WHAT YOU WILL DO:
A. In the forum thread about the combinatorial code, does DNAunion say the code calculates "at least x matches" or "exactly x matches"?
B. Resume the forum thread about the combinatorial code after its final sentence, keeping the same back-and-forth exchange.

PROVIDED TEXT:
┌────────

Off the top of my head – if Principia wants to show us the calculation, he is more than welcome to – I will assume (yes, assume) that doubling the number of amino acids would cut in half the number of matches and raise the probability to something like 1 in 10^4.

Principia

Off the top of his head? Gee, and just earlier he told us that doing calculations without a computer program allowed errors "to sneak in somewhere." Nope, I guess we can't trust DNAunion's judgment here, if he can't trust himself.

Go ahead and assume all you want on the basis of negative evidence. Isn't that what your IDiot buddies do all the time?

DNAunion

DNAunion: Wrong. My code calculates “at least x matches”, not “exactly x matches”. Here, let me point the lines of code that show this.

From Visual FoxPro (the original program)

And from the quickly thrown together C++ translation of the VFP program

What those lines of code do is stop pulling tiles from the urn once enough matches have been found. Therefore, if it were allowed to continue, we could have gotten either matches or misses. Thus, the calculation is for AT LEAST x MATCHES.

DNAunion

DNAunion: No, very useful.

To show me wrong, show us how you would do all the calculations for the entire table in one shot.

Principia

Oh, I have shown you to be wrong plenty on this thread. But, let's count the number of trivial requests you have made of me this thread:
1) to solve the high school algebra problem
2) to solve the one case of Rode's problem that turned out to be 5/14
3) to demonstrate the uselessness and inefficiency of your code
I might be missing a couple, but I have replied to all of these requests. It is quite clear however that DNAunion is going to keep pestering for me to jump through his hoops. I am sorry, but I have better things to do; and I have been more than generous thus far.

Principia

More to the point, I contend that DNAunion's approach to combinatorial analysis is obviously inefficient. I have challenged him to tell us in detail how to interpret the significant digits of his code on one run alone. But, instead, he is giving us lectures on the differences between C and C++. I have challenged him to show us how long it takes to run the algorithm for the entire table. But instead he is giving me lectures on how to read his spaghetti code. I think the pattern is clear

DNAunion

DNAunion: Too bad you can't read Visual FoxPro code. If you could, you would see that in the original program - not the quickly thrown together C++ translation I made while also posting at two discussion forums on the web - I performed this task more efficiently.

└────────

DATA LINES:
┌────────

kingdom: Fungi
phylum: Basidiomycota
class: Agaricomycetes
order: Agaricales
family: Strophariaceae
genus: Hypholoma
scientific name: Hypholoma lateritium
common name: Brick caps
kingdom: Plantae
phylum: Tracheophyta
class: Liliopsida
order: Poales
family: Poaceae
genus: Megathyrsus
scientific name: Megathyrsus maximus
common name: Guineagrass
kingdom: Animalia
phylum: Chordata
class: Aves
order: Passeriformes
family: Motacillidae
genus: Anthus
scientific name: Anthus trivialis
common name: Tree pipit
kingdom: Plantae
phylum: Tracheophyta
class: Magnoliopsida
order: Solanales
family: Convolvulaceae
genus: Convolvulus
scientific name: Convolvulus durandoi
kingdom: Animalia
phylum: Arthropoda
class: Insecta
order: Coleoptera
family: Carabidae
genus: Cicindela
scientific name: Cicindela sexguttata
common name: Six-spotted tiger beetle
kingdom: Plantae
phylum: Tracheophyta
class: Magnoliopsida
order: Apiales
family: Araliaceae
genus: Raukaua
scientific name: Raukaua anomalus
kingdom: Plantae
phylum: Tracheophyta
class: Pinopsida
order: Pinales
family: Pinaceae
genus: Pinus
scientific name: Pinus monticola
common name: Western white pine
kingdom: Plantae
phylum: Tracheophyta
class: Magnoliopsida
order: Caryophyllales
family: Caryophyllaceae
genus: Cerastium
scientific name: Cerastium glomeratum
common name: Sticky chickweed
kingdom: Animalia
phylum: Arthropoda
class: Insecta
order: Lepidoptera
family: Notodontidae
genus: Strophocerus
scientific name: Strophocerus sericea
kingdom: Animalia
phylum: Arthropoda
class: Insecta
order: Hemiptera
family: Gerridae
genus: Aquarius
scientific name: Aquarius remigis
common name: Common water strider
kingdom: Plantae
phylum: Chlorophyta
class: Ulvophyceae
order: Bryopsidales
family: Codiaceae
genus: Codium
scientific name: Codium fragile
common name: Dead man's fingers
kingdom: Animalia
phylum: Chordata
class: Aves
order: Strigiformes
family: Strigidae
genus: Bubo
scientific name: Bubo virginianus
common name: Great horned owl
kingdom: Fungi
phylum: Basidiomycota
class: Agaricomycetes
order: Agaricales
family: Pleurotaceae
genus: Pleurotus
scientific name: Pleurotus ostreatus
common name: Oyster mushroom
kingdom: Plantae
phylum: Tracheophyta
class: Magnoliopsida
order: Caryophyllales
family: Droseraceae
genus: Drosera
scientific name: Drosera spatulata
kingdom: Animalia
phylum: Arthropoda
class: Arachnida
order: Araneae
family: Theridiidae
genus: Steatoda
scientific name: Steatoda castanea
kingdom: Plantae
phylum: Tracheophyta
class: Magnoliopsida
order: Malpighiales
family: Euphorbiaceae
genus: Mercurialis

└────────

RESPONSES FOR EACH TASK:
A. At least x matches.

B.
The modulus operation guarantees a result between 0 and 1 less than the lnMax. 1 is then added to it to obtain a number that lies between 1 and lnMax, inclusive. This should work on the very first iteration – the DO WHILE…ENDDO loop construct is used only to ensure that if I overlooked anything that an invalid result would not be returned.

When making the quick translation to C++ (as I said above, during which time I continued to post on the web at two discussion forums) I opted for the quickest method of getting the program up and running. Note also what I said:

DNAunion: As this suggests, the C++ program is not completed. It performs the function it was designed for, but it is not ready for handing over to others (for example, instead of defining the parameters as constant variables it should allow the user to pass values into the program from a command prompt).

Also, I didn’t ask you to critique the style of the program, I asked you to find errors. You haven’t.

Finally , I would point out that your comments about my writing a program to do the calculations related directly to the Visual FoxPro program…not the later C++ translation of it.

PS: You might want to learn how to spell accommodate.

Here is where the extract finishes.